For more than 40 years, New York’s Stop DWI programs have led to a decrease in impaired driving across the state.

State Sen. Tim Kennedy says the effort is worthwhile.

"The program is clearly working. We’ve seen a magnificent decrease in DWIs across New York state to the tune of about 70% in the first decade this program was in place," he said. 

But some lawmakers are concerned money from impaired driving fees aren’t going where they should be. Kennedy wants the money sent not to the state's general fund, but directly to county programs. As the budget fight continues in Albany, lawmakers want to strengthen anti-DWI programs at the local level.
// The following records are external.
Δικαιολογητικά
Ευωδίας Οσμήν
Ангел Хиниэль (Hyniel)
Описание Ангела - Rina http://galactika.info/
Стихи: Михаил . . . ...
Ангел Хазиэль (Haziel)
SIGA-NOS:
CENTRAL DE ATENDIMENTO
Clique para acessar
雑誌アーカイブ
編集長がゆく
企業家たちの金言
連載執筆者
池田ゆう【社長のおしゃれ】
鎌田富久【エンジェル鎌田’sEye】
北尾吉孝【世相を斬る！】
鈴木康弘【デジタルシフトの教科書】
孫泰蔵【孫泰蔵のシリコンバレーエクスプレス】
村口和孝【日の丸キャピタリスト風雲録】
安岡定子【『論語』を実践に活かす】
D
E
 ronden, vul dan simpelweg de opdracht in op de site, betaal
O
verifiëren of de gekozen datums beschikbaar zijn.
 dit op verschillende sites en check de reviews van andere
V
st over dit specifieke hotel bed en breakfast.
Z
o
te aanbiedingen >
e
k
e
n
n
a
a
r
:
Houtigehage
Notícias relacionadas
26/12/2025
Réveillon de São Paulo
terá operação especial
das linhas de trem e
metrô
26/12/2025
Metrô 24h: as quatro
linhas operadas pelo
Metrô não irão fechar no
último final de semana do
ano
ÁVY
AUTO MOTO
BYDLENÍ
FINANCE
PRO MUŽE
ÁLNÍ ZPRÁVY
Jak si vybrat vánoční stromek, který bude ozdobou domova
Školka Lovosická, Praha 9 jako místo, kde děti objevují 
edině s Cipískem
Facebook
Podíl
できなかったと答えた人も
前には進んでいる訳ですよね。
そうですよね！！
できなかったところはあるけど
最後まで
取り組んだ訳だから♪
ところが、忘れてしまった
"It will help us to continue the program to a level where there is a decrease in DWIs with every aspect of public safety in mind," Kennedy said. 

All told, about $7 million is at stake for STOP-DWI programs across the state. The budget is due to pass April 1, and lawmakers hope the direct funding measure is included in a final deal.

"We also hope that that funding going directly to the counties and not the general fund will give them the confidence that funding will be there and allow them to enforce and put forward these education and prevention programs at a level our communities across New York state deserve," Kennedy said. 

State Assemblywoman Donna Lupardo says lawmakers want the change included in a final budget agreement amid growing concerns over traffic safety.

"Over two thirds of the people killed on the highways have to do with some type of driving impairment," Lupardo said. "They need the funds for sobriety checkpoints and training and all the things they have done so well."

The STOP-DWI program began in 1981 with the goal of tailoring anti-impaired driving messages to specific regions of New York.

"Each DWI program has a specific set of circumstances and constituencies – whether it’s urban, suburban or rural," Lupardo said. "And we want them to continue to be able to address what they see going on in their counties."